On 8/24/2018 4:08 PM, Simone Bordet wrote:

However, on the server-side the session ID is the same, so I am
confused by the fact that on the client the session has been resumed,
but it has a different ID.

When the client receives a NewSessionTicket message, it copies the current SSLSession and stores the copy in the cache. When you connect for the second time, this copy is the session that is resumed. The copy does not have the same ID as the initial session. This implementation may seem strange, but it is a simple way to allow the client to receive multiple NewSessionTicket messages and store them all (as SSLSession objects in the cache).

The server does something very similar when it sends a NewSessionTicket message. So I'm surprised that you are seeing the session ID being reused on the server.

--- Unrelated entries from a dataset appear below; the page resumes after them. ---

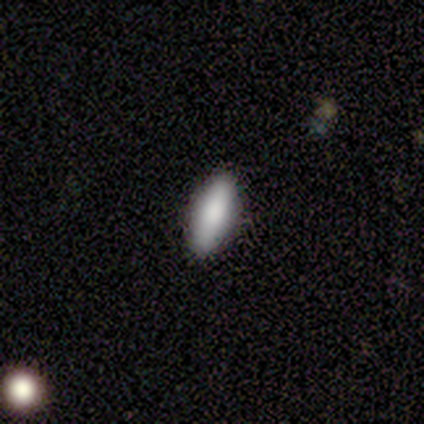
Smooth or featured?
  - smooth: 80% *
  - star or artifact: 20%
  - featured or disk: 0%
How rounded?
  - in between: 100% *
  - round: 0%
  - cigar-shaped: 0%
Merging?
  - none: 100% *
  - minor disturbance: 0%
  - major disturbance: 0%
  - merger: 0%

This isn't a problem on it's own, but if you send me your code that checks server session IDs, then I'll investigate it.

You can no longer use session IDs to
determine whether a full handshake was used.
Why not? I could not find a section in the TLS 1.3 RFC that mandates
that resumed session IDs must be different.

Session IDs are obsolete in TLS 1.3, so there are no requirements stating that they need to be the same or different for resumed session. They are different in our implementation because I was concerned about issues that would arise from having two different sessions with the same ID.

We have had in the past Jetty users that relied on this feature
heavily to confirm that they were actually resuming sessions - for
performance reasons.
Comparing SSLSession.creationTime seems more brittle.

I agree that looking at creation time is not a great solution, and we should probably have a better way to determine whether the session was resumed in the API. If you tell me a bit more about your requirements, then I can put them in a ticket. For example, do you also need to know which PSK mode was used (PSK-only or PSK+DHE)? Also do you need to be able to influence the resumption modes (e.g. "set up a connection using PSK-only")?

Also sessions are managed
differently in the client and server code, so you should expect
different behavior in client/server with respect to session IDs.
Indeed. Is this an implementation detail, or it's mandated by the RFC?

Everything related to session IDs in TLS 1.3 (once version 1.3 has been negotiated) is an implementation detail.